[Brouwenaar, Jan François]
BROUWENAAR (Jan François), geb. te Vlissingen 15 Juli 1815, overl. te Amsterdam 14 Sept. 1849; zoon van François Adriaan B. en Anna Maria Drubbels. Hij was eerst werkzaam als beeldhouwer op de werf te Vlissingen, studeerde later onder den beeldhouwer Geefs te Brussel, en behaalde 1849 den grooten eereprijs voor zijn ‘Soranus’ bij den wedstrijd van de Academie voor beeldende kunsten.

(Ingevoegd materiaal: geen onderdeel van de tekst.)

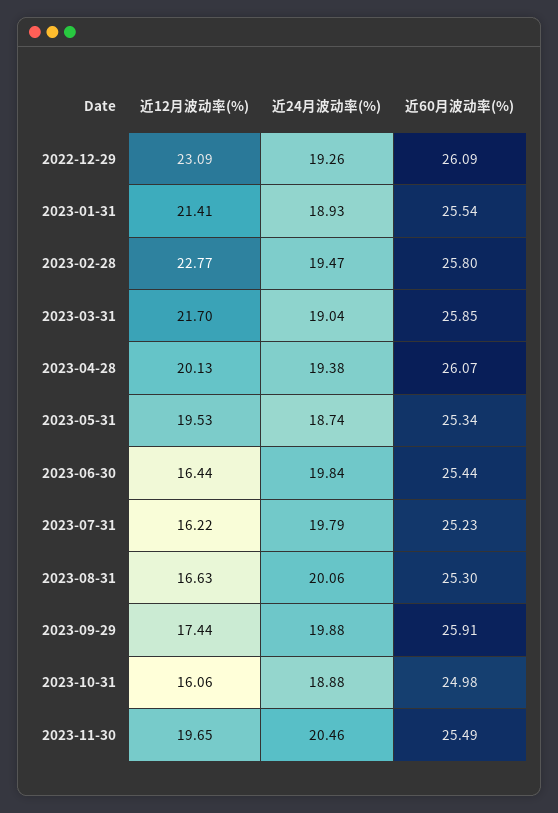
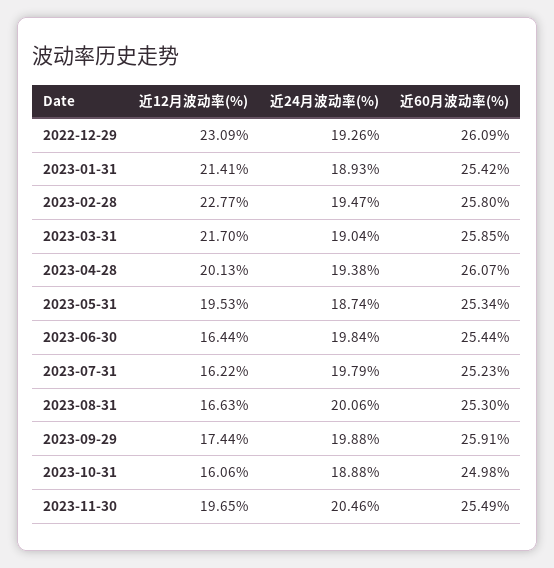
  {
    "近12月波动率(%)": {
      "2022-12-29": 23.09,
      "2023-01-31": 21.41,
      "2023-02-28": 22.77,
      "2023-03-31": 21.7,
      "2023-04-28": 20.13,
      "2023-05-31": 19.53,
      "2023-06-30": 16.44,
      "2023-07-31": 16.22,
      "2023-08-31": 16.63,
      "2023-09-29": 17.44,
      "2023-10-31": 16.06,
      "2023-11-30": 19.65
    },
    "近24月波动率(%)": {
      "2022-12-29": 19.26,
      "2023-01-31": 18.93,
      "2023-02-28": 19.47,
      "2023-03-31": 19.04,
      "2023-04-28": 19.38,
      "2023-05-31": 18.74,
      "2023-06-30": 19.84,
      "2023-07-31": 19.79,
      "2023-08-31": 20.06,
      "2023-09-29": 19.88,
      "2023-10-31": 18.88,
      "2023-11-30": 20.46
    },
    "近60月波动率(%)": {
      "2022-12-29": 26.09,
-     "2023-01-31": 25.54,
+     "2023-01-31": 25.42,
      "2023-02-28": 25.8,
      "2023-03-31": 25.85,
      "2023-04-28": 26.07,
      "2023-05-31": 25.34,
      "2023-06-30": 25.44,
      "2023-07-31": 25.23,
      "2023-08-31": 25.3,
      "2023-09-29": 25.91,
      "2023-10-31": 24.98,
      "2023-11-30": 25.49
    }
  }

Hij had zich echter overspannen en overleed nog in hetzelfde jaar.
Van zijn gedichten werd het Klokkelied opgenomen in Vaderland (Antwerpen) 1845; Lodewijk XIV in de Nederlanden in Vlaamsche Stem, 1847; Michel Angelo, vertaling naar Chénedolle, ibid.; Manfred, naar Byron, en Het oprukken van het vereenigde kruisleger onder Godfrieds opperbevel naar Jerusalem, naar Tasso, in Taelverbond 1848 en 1850. Zijn Dichterlijke Natatenschap gaf J.J.L. ten Kate uit (Middelb. 1855) met levensschets.
Zie: Nagtglas, Levensber. van Zeeuwen I, 83; Frederiks en van den Branden, Biogr. Woordenboek 122; Middelb. Courant 16 en 17 Juni 1887.